Fresh back from Wilmington, Grace stopped by to see about her friend. “How’s your daddy doing?” she asked, padding up the stoop.
“He’s keeping,” Yvetta
said through the screen door. “Still as crazy as a jaybird, but he’s keeping. Nutty as a dern fruitcake.”
Yvetta stood up, swung open the screen door, and waved her in. They shuffled inside the small living room and sat on the paisley print sofa. Grace had her own list of troubles on her mind. Her son, Jeremiah, was in the state penitentiary doing time for armed robbery. The sheriff had come looking for her daughter, Hope, for a string of bad checks. Grace had pointed them straight out to the lean-to flophouse where she was holed up with friends. Grace hoped maybe they’d lock her up and she would get clean.

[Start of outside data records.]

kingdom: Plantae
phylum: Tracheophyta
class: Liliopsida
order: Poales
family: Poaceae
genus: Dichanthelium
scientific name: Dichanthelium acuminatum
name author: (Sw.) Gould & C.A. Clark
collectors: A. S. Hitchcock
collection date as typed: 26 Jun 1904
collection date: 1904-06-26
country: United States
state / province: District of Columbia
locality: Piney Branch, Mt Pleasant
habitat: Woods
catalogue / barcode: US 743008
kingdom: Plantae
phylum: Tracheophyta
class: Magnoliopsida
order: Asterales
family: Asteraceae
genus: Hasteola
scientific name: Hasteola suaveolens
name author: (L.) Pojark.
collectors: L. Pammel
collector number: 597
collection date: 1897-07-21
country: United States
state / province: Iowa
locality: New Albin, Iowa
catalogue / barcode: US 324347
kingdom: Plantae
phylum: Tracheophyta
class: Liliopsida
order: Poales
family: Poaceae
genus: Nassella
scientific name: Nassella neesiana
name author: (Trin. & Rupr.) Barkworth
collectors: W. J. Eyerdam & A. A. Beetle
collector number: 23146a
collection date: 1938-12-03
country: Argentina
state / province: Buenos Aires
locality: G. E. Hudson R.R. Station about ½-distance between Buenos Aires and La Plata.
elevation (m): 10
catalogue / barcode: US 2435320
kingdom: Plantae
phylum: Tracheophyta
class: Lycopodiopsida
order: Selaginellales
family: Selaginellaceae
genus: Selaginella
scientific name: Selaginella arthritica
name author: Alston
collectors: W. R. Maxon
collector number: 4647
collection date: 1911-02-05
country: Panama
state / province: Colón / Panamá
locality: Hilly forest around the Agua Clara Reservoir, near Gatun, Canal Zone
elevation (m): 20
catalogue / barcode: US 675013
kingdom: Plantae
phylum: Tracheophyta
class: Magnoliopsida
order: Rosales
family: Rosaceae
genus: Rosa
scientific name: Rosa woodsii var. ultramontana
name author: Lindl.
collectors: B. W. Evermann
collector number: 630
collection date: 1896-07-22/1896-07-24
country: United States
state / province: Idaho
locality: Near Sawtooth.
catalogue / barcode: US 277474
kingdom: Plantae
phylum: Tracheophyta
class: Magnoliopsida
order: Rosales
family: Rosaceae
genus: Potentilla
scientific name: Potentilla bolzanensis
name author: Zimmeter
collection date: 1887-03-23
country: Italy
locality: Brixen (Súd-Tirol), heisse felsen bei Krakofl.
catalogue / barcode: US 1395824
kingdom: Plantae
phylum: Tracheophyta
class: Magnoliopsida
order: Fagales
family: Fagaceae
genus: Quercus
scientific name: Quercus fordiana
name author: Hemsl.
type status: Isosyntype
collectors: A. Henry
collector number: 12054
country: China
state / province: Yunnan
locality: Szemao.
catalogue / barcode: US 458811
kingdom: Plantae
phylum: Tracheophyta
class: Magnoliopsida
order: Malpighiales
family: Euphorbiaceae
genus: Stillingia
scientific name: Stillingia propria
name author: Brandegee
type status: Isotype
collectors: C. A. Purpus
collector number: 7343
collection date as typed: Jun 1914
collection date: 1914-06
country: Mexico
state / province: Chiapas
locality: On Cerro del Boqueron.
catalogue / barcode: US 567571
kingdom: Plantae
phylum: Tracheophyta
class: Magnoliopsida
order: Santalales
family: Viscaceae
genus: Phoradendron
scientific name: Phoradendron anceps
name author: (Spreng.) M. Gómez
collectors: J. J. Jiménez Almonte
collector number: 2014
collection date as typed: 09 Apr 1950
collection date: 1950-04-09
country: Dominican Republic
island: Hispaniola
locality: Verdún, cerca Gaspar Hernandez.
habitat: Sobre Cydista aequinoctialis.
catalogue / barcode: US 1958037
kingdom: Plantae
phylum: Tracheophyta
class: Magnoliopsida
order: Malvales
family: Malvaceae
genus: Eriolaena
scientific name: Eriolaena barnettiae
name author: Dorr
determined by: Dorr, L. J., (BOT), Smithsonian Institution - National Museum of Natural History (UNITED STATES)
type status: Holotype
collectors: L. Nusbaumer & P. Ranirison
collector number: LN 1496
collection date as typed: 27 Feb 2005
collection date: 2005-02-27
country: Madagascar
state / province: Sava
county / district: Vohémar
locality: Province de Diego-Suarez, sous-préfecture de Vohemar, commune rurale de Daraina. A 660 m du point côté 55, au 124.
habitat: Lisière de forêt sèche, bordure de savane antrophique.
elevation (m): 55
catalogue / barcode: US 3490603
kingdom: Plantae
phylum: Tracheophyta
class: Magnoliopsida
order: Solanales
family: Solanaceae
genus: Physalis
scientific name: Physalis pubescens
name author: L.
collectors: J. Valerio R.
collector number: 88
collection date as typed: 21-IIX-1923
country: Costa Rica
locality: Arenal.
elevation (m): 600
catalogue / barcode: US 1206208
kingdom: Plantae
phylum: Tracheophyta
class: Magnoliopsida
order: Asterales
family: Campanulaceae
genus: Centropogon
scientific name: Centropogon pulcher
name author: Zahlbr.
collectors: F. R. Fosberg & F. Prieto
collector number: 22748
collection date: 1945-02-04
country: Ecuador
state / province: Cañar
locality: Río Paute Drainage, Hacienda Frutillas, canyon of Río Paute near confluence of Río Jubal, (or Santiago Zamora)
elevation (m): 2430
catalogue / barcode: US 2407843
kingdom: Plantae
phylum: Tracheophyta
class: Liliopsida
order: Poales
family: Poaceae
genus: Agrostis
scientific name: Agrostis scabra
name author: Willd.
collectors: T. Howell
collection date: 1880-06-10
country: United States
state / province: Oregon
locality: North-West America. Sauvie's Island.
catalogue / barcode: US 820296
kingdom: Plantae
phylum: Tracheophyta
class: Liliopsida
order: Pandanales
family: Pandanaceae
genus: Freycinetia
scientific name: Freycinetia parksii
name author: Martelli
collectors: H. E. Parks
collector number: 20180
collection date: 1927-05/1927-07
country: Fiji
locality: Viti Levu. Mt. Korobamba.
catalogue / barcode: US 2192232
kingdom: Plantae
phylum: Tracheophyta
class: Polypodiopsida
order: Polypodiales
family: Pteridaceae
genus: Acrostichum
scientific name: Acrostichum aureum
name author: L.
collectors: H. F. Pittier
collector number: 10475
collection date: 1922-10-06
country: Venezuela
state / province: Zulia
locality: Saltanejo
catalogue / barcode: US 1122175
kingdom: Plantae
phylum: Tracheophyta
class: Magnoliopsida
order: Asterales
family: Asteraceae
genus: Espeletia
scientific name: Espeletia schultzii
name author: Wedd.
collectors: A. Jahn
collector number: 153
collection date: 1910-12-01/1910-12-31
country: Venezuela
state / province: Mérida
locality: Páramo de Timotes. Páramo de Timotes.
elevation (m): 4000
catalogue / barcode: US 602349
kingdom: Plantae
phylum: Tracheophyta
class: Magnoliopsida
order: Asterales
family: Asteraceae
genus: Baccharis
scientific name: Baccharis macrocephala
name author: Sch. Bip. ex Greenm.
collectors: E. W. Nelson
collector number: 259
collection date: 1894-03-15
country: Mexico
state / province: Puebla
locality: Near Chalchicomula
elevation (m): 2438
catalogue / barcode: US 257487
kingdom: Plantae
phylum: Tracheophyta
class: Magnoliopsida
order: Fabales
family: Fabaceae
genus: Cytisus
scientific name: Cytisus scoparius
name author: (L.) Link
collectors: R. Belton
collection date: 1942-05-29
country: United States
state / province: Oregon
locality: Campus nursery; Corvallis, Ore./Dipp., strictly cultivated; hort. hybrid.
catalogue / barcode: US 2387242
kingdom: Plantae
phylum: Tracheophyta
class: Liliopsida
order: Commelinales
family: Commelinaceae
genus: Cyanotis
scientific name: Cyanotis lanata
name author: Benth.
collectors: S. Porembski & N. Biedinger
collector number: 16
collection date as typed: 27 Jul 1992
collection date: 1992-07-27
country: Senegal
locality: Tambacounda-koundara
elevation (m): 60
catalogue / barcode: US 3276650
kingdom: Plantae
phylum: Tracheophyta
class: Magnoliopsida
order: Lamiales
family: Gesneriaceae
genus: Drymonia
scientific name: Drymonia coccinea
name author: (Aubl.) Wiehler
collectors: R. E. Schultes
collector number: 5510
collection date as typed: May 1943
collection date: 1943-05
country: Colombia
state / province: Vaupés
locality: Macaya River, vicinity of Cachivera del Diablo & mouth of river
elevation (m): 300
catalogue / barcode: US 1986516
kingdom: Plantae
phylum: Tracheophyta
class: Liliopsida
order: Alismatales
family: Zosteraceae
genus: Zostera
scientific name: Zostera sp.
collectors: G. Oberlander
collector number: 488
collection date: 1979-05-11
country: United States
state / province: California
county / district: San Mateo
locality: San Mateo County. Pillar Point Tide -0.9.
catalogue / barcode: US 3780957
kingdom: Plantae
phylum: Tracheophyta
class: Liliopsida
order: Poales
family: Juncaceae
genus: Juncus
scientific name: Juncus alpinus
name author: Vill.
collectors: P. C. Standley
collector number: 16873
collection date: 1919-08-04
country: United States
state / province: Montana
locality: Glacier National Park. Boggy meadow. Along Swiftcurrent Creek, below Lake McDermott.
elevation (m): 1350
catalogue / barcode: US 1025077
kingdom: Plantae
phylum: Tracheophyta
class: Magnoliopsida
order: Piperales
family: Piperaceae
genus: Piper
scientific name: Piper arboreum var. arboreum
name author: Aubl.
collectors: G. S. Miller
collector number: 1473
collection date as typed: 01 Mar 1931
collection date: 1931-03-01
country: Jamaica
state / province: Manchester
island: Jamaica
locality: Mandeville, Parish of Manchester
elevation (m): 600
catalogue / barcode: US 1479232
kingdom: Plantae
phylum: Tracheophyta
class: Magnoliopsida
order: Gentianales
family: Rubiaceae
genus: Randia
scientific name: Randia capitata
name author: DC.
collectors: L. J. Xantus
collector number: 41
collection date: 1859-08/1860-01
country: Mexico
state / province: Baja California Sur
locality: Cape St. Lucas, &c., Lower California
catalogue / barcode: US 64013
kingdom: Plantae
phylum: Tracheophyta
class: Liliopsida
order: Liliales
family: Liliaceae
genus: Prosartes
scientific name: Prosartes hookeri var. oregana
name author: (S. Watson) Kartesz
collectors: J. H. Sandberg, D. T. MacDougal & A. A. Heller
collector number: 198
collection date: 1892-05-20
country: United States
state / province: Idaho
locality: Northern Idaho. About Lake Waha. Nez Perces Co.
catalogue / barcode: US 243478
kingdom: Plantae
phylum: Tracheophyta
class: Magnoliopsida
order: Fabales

“Daddy was asking after Thandy yesterday evening,” Yvetta said casually. “I pray every night that she has finally come to her senses.”
“I know what you’re saying, Vetta. These children these days ain’t like we was. It’s a different day, don’t you know? My Wendell is turning over in his grave, I know that. We try to teach them right from wrong, but that don’t mean they listening.”
“I ain’t nothing about no dern infidelity, Grace,” she said. “She chose that life when she could’ve had better. That Thandy could have her pick of good, decent men. What does she want with an alley cat like Jack Gabrielle anyhow? You remember when she brought him up here, parading him around like a show horse? That took some kind of nerve bringing that man into her daddy’s house. My husband wasn’t even in the ground good. She didn’t need to tell me he was married. I could smell it on him. Simon wouldn’t have stood for that and she knows it.”
She turned her head to the wall above the sofa. It was lined with family photos in frames she’d bought from JCPenney. There was one of Thandy when she was twelve years old, had a wide toothy smile, and still thought the sun didn’t come up until her daddy got out of bed in the morning.